Blue Lacuna — 96 of 467

Aaron A. Reed

Release 4

Chapter - Definitions

An episode is a kind of thing. [An episode is usually privately-named.] [Episode is the scene-equivalent. ]

The current episode is an episode that varies. The current episode is no-episode. The last episode is an episode that varies. The last episode is no-episode. no-episode is an episode. [Only one episode is running at a time.]

An episode is either one-shot or rerunnable. An episode is usually one-shot. [Episodes can either be one-time-only, or repeatable.]

[Episodic frequency is a kind of value. The episodic frequencies are ensured, likely, unlikely, and rare.] An episode has a frequency. An episode is usually common. [Ensured episodes always happen whenever they are considered. The subsequent adjectives define episodes which are decreasingly likely to be selected.]
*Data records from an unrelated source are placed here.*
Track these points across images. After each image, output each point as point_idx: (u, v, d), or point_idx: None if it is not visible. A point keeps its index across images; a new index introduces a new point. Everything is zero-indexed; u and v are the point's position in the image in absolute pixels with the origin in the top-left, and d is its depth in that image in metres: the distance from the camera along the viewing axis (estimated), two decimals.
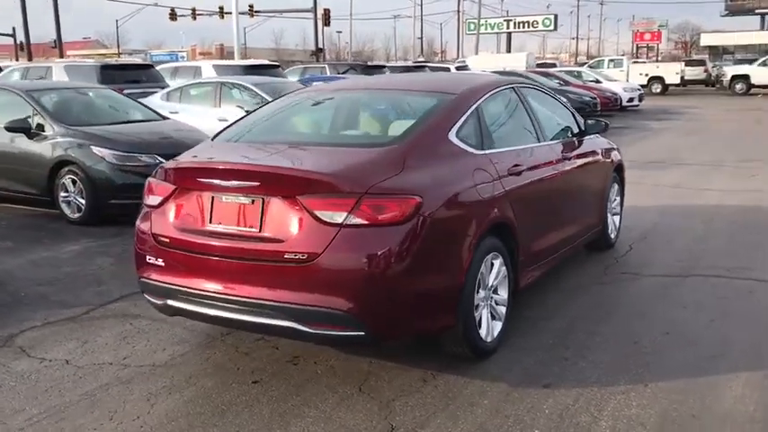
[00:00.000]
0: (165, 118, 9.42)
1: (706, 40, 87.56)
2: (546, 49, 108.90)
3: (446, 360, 4.09)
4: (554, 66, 40.03)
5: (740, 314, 4.89)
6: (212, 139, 4.57)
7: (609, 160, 6.34)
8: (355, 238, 3.45)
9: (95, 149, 7.93)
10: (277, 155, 3.95)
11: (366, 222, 3.43)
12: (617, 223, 6.73)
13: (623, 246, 6.68)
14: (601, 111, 21.10)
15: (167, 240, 3.91)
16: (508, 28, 59.39)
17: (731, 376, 3.91)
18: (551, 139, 5.22)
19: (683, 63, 40.66)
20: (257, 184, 3.59)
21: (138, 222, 4.18)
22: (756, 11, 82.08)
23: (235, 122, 4.73)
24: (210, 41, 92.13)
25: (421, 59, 55.16)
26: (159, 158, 7.87)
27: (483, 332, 4.06)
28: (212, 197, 3.78)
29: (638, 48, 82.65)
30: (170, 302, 3.95)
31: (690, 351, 4.27)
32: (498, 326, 4.25)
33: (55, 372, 4.16)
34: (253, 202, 3.65)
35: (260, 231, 3.63)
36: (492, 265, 4.13)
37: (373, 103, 4.83)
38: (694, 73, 39.19)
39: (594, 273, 5.90)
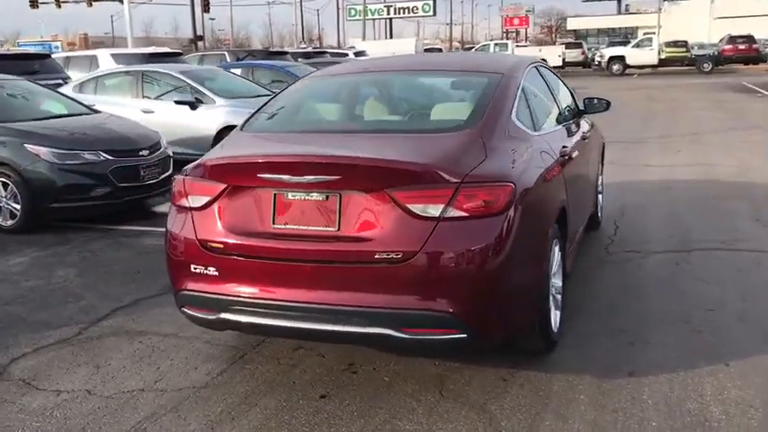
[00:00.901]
0: (95, 111, 8.57)
1: (571, 24, 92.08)
2: (421, 35, 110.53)
3: (509, 356, 3.86)
4: (441, 51, 40.61)
5: (764, 286, 4.96)
6: (242, 130, 4.07)
7: (600, 139, 6.32)
8: (455, 232, 3.13)
9: (30, 148, 7.07)
10: (344, 145, 3.55)
11: (466, 214, 3.13)
12: (601, 202, 6.75)
13: (608, 224, 6.70)
14: None
15: (220, 246, 3.43)
16: (389, 14, 59.68)
17: None
18: (568, 119, 5.09)
19: (564, 46, 42.38)
20: (337, 177, 3.19)
21: (170, 228, 3.66)
22: None
23: (259, 111, 4.24)
24: (74, 31, 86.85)
25: (303, 46, 54.42)
26: (104, 155, 7.20)
27: (552, 323, 3.87)
28: (274, 194, 3.34)
29: (507, 32, 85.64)
30: (226, 316, 3.47)
31: (746, 327, 4.26)
32: (558, 315, 4.07)
33: (81, 405, 3.59)
34: (327, 198, 3.25)
35: (339, 230, 3.24)
36: (553, 252, 3.94)
37: (418, 85, 4.49)
38: (573, 55, 40.99)
39: (597, 254, 5.84)
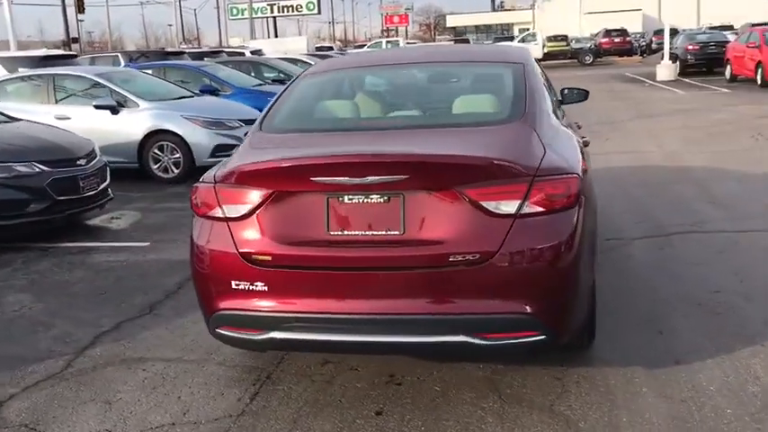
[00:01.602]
0: (12, 119, 7.79)
1: (450, 21, 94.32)
2: (304, 33, 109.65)
3: (550, 354, 3.74)
4: (332, 49, 40.39)
5: (752, 265, 5.12)
6: (262, 130, 3.72)
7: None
8: (532, 229, 2.98)
9: None
10: (398, 142, 3.31)
11: (542, 209, 2.98)
12: None
13: None
14: None
15: (268, 258, 3.11)
16: (272, 12, 58.71)
17: None
18: (561, 109, 5.06)
19: (453, 42, 43.28)
20: (403, 177, 2.95)
21: (200, 242, 3.30)
22: None
23: (272, 110, 3.90)
24: None
25: (184, 46, 52.56)
26: (39, 166, 6.54)
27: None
28: (327, 199, 3.07)
29: (388, 30, 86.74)
30: (277, 335, 3.16)
31: (757, 306, 4.36)
32: None
33: None
34: (389, 199, 3.01)
35: (404, 234, 3.01)
36: None
37: (441, 77, 4.28)
38: None
39: None
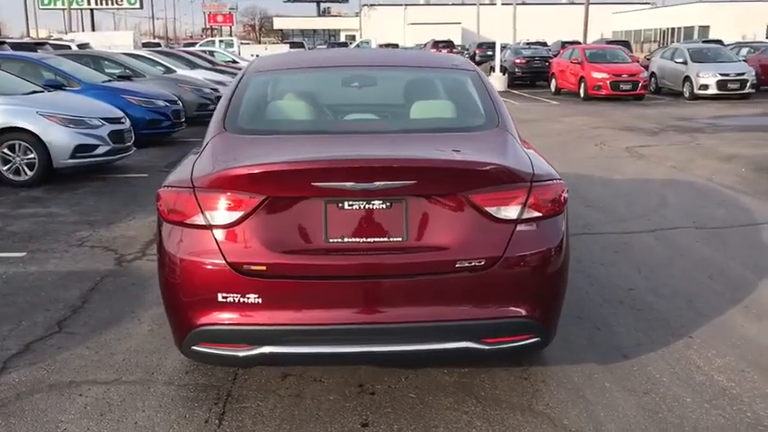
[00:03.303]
0: None
1: (277, 23, 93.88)
2: (120, 28, 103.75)
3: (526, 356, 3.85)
4: (159, 45, 38.61)
5: (648, 263, 5.58)
6: (227, 131, 3.44)
7: None
8: (532, 234, 3.04)
9: None
10: (389, 146, 3.21)
11: (539, 214, 3.05)
12: None
13: None
14: None
15: (262, 268, 2.91)
16: (90, 4, 55.07)
17: None
18: None
19: (289, 45, 43.01)
20: (411, 182, 2.88)
21: (176, 252, 3.01)
22: None
23: (229, 110, 3.61)
24: None
25: None
26: None
27: None
28: (326, 204, 2.93)
29: (212, 29, 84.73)
30: (269, 350, 2.96)
31: (668, 300, 4.76)
32: None
33: None
34: (391, 205, 2.94)
35: (407, 240, 2.95)
36: None
37: (406, 81, 4.17)
38: None
39: None
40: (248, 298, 2.91)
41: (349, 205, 2.93)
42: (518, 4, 63.52)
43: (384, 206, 2.93)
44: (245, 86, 3.84)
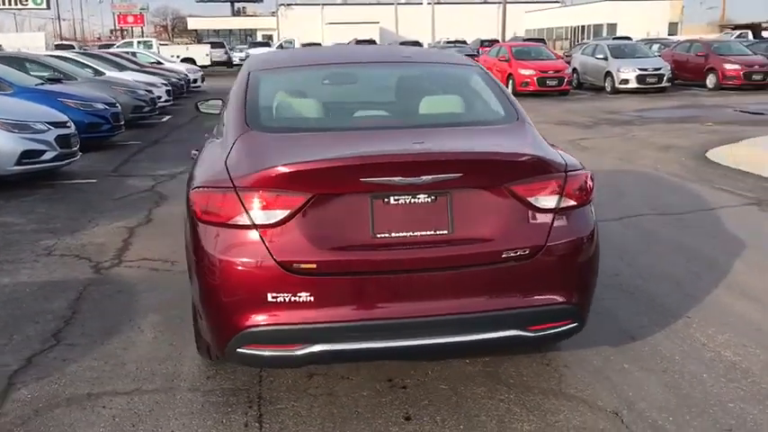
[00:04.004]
0: None
1: (192, 24, 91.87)
2: (24, 29, 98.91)
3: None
4: (72, 48, 37.18)
5: (626, 249, 5.80)
6: (251, 129, 3.36)
7: None
8: (569, 222, 3.13)
9: None
10: (425, 139, 3.22)
11: (574, 203, 3.15)
12: None
13: None
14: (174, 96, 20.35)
15: (312, 266, 2.88)
16: None
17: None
18: None
19: (210, 45, 42.17)
20: (457, 175, 2.92)
21: (215, 253, 2.95)
22: None
23: (247, 109, 3.54)
24: None
25: None
26: None
27: None
28: (372, 200, 2.93)
29: (122, 30, 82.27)
30: (322, 348, 2.93)
31: (657, 283, 4.98)
32: None
33: None
34: (435, 198, 2.97)
35: (453, 233, 2.99)
36: None
37: (418, 76, 4.17)
38: (218, 55, 41.14)
39: None
40: (299, 296, 2.88)
41: (395, 200, 2.94)
42: (435, 3, 64.51)
43: (429, 200, 2.96)
44: (256, 84, 3.78)
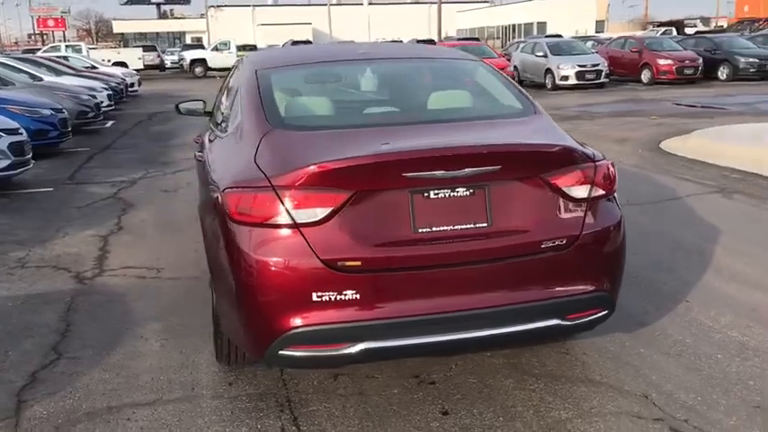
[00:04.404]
0: None
1: (117, 27, 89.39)
2: None
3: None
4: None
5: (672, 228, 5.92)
6: (276, 128, 3.28)
7: None
8: (600, 211, 3.18)
9: None
10: (458, 133, 3.21)
11: (603, 192, 3.19)
12: None
13: None
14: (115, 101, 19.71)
15: (357, 263, 2.84)
16: None
17: None
18: None
19: (142, 49, 41.15)
20: (496, 167, 2.92)
21: (256, 254, 2.87)
22: (152, 1, 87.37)
23: (265, 108, 3.46)
24: None
25: None
26: None
27: None
28: (411, 195, 2.91)
29: (42, 34, 79.63)
30: (369, 345, 2.89)
31: (651, 268, 5.12)
32: None
33: None
34: (473, 192, 2.97)
35: (491, 225, 2.99)
36: None
37: (428, 70, 4.14)
38: (150, 58, 40.24)
39: None
40: (345, 294, 2.84)
41: (434, 194, 2.93)
42: (369, 4, 64.64)
43: (468, 193, 2.96)
44: (268, 83, 3.70)
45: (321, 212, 2.84)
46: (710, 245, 5.66)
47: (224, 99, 4.56)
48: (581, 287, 3.13)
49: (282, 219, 2.86)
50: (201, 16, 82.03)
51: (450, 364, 3.71)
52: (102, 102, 15.55)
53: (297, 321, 2.86)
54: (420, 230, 2.92)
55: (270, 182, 2.88)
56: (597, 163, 3.20)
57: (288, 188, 2.85)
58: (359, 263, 2.85)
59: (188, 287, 5.04)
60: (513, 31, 61.66)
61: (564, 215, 3.08)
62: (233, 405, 3.39)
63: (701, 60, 23.07)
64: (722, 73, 23.60)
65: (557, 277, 3.08)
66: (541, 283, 3.06)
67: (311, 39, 64.12)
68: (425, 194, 2.93)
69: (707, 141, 9.99)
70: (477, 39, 43.37)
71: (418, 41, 44.37)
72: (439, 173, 2.88)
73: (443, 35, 53.75)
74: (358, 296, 2.85)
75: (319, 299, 2.84)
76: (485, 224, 2.99)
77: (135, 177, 9.48)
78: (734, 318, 4.22)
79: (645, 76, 23.39)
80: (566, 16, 58.09)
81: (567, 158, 3.12)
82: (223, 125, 4.06)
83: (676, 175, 8.42)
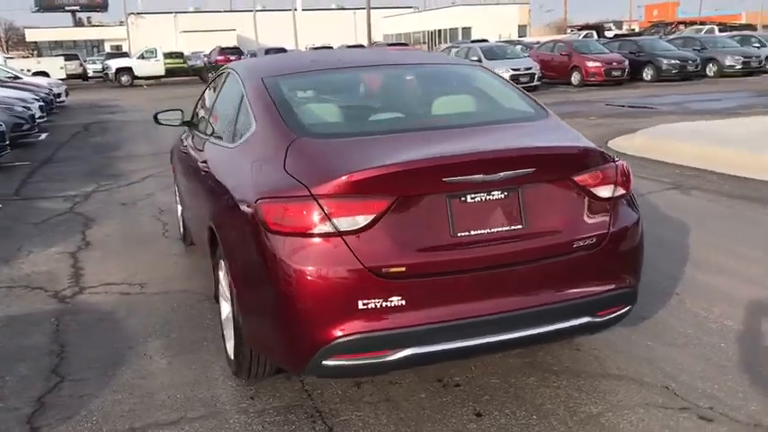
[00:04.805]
0: None
1: (30, 35, 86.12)
2: None
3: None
4: None
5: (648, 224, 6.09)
6: (300, 137, 3.23)
7: None
8: (622, 210, 3.28)
9: None
10: (483, 138, 3.24)
11: (624, 191, 3.30)
12: None
13: None
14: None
15: (401, 269, 2.83)
16: None
17: None
18: None
19: (64, 58, 39.68)
20: (530, 170, 2.98)
21: (299, 265, 2.83)
22: (66, 8, 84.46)
23: (283, 117, 3.40)
24: None
25: None
26: None
27: None
28: (449, 200, 2.94)
29: None
30: (414, 351, 2.89)
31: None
32: None
33: None
34: (507, 195, 3.02)
35: (525, 227, 3.04)
36: None
37: (436, 78, 4.14)
38: (72, 67, 38.91)
39: None
40: (390, 301, 2.83)
41: (471, 198, 2.96)
42: (294, 10, 64.28)
43: (502, 196, 3.00)
44: (279, 91, 3.65)
45: (363, 220, 2.83)
46: (681, 238, 5.90)
47: (218, 109, 4.48)
48: (610, 284, 3.21)
49: (325, 227, 2.83)
50: (121, 24, 79.87)
51: (469, 366, 3.75)
52: (35, 113, 14.94)
53: (342, 330, 2.84)
54: (459, 234, 2.95)
55: (309, 191, 2.85)
56: (617, 163, 3.30)
57: (329, 197, 2.83)
58: (403, 269, 2.85)
59: (179, 301, 4.92)
60: (440, 35, 62.59)
61: (592, 215, 3.16)
62: (261, 419, 3.33)
63: (627, 62, 23.98)
64: (647, 74, 24.60)
65: (588, 276, 3.16)
66: (574, 282, 3.13)
67: (237, 45, 63.42)
68: (462, 198, 2.95)
69: (653, 140, 10.39)
70: (405, 44, 43.83)
71: (348, 47, 44.47)
72: (477, 177, 2.91)
73: (371, 41, 54.11)
74: (403, 302, 2.85)
75: (365, 306, 2.83)
76: (519, 226, 3.04)
77: (87, 191, 9.17)
78: (727, 308, 4.40)
79: (575, 78, 24.13)
80: (489, 21, 59.40)
81: (593, 160, 3.20)
82: (226, 135, 3.98)
83: (633, 173, 8.70)
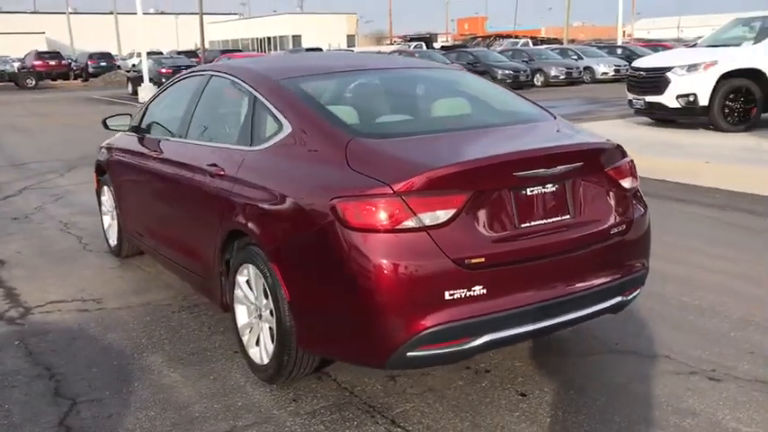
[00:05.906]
0: None
1: None
2: None
3: None
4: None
5: None
6: (355, 137, 3.26)
7: None
8: (639, 197, 3.67)
9: None
10: (520, 137, 3.48)
11: (637, 183, 3.69)
12: None
13: None
14: None
15: (481, 260, 2.99)
16: None
17: None
18: None
19: None
20: (579, 164, 3.27)
21: (388, 260, 2.90)
22: None
23: (331, 119, 3.42)
24: None
25: None
26: None
27: None
28: (512, 193, 3.15)
29: None
30: (492, 337, 3.05)
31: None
32: None
33: None
34: (557, 188, 3.29)
35: (574, 217, 3.32)
36: None
37: (446, 81, 4.26)
38: None
39: None
40: (473, 290, 2.98)
41: (530, 191, 3.20)
42: (110, 13, 61.05)
43: (554, 189, 3.27)
44: (303, 94, 3.66)
45: (445, 214, 2.97)
46: (677, 240, 6.17)
47: (205, 113, 4.37)
48: (636, 266, 3.58)
49: (410, 223, 2.93)
50: None
51: (488, 353, 3.95)
52: None
53: (430, 321, 2.95)
54: (523, 225, 3.17)
55: (392, 188, 2.93)
56: (629, 159, 3.68)
57: (411, 193, 2.93)
58: (482, 259, 3.02)
59: (149, 314, 4.71)
60: (269, 43, 62.30)
61: (621, 203, 3.51)
62: (318, 420, 3.32)
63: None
64: None
65: (621, 259, 3.50)
66: (611, 265, 3.45)
67: (46, 49, 59.06)
68: (523, 192, 3.18)
69: None
70: (239, 50, 43.28)
71: (178, 53, 42.98)
72: (541, 171, 3.16)
73: (193, 46, 52.66)
74: (484, 291, 3.01)
75: (451, 297, 2.96)
76: (569, 216, 3.31)
77: None
78: (706, 294, 4.75)
79: None
80: (318, 30, 60.09)
81: (620, 154, 3.56)
82: (232, 138, 3.93)
83: None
Episodic type is a kind of value. The episodic types are rendezvous, urgent, serendipitous, or instant. An episode has an episodic type. An episode is usually serendipitous. [Episodic type specifies in general what happens when the episode begins. Rendezvous episodes involve Progue going to a certain place and waiting until the PC appears. Urgent episodes involve Progue tracking down the PC. Serendipitous episodes begin the next time they bump into each other. Instant episodes break the world model and instantly teleport Progue somewhere.]

An episode is either triggered or informal. An episode is usually informal. [Triggered episodes are checked on every turn to see if they go off. Informal episodes are only checked when the scene-daemon runs or it is time for excitement.]

An episode has a time called the expiration date. The expiration date of an episode is usually 23 hours. [Most episodes are not considered to have begun unless Progue begins the relevant conversation while they are current. If this has not happened after a certain amount of time, the episode will become expired. ]

Episodic status is a kind of value. The episodic statuses are successful, completed, failed, expired, running, and unaired. An episode has an episodic status. An episode is usually unaired. [ The state of an episode. The first three are various ways of keeping history on how episodes ended. ]

An episode has a beat called the subchange beat. The subchange beat of an episode is usually episode_subchange. An episode has a beat called the boredom beat. The boredom beat of an episode is usually episode_boredom. An episode has a beat called the bye beat. The bye beat of a episode is usually episode_bye. An episode has a beat called the abruptbye beat. The abruptbye beat is usually episode_abruptbye. [It's easy to forget the various ways a player can interfere with the flow of an episode (trying to change the subject, not speaking, saying goodbye, wandering off, or physically interacting with Progue), so we pre-define a bunch of default responses that should prevent episodes from getting off-track. Episodes can define more specific beats appropriate to the moment, or set one of these to "silence" to allow the normal behavior for the action to fire. NOTE: if we have episodes that prevent player leaving early or whatever, we MUST END THEM BY HAND, transition to a new episode, or change the various beats after a key moment; otherwise the player will never be able to end the conversation.]

An episode has a room called the meeting place. The meeting place of an episode is usually UnRoom. An episode has a beat called the icebreaker. The icebreaker of an episode is usually silence. [Some episodes begin at a certain spot, and most begin with Progue saying a certain beat.]

The episode schedule is a table-name that varies. The episode schedule is usually the Table of Off-Air. [This table lists all the episodes which it is presently okay to run, assuming their conditions are met.]

Table of Off-Air

eptitle
an episode
with 1 blank row

To decide whether an episode is playing:

if current episode is no-episode, decide no;

decide yes.

To decide whether no episode is playing:

if current episode is no-episode, decide yes;

decide no.

To normalize (ep - an episode):

now the subchange beat of ep is silence;

now the boredom beat of ep is silence;

now the bye beat of ep is silence;

now the abruptbye beat of ep is silence.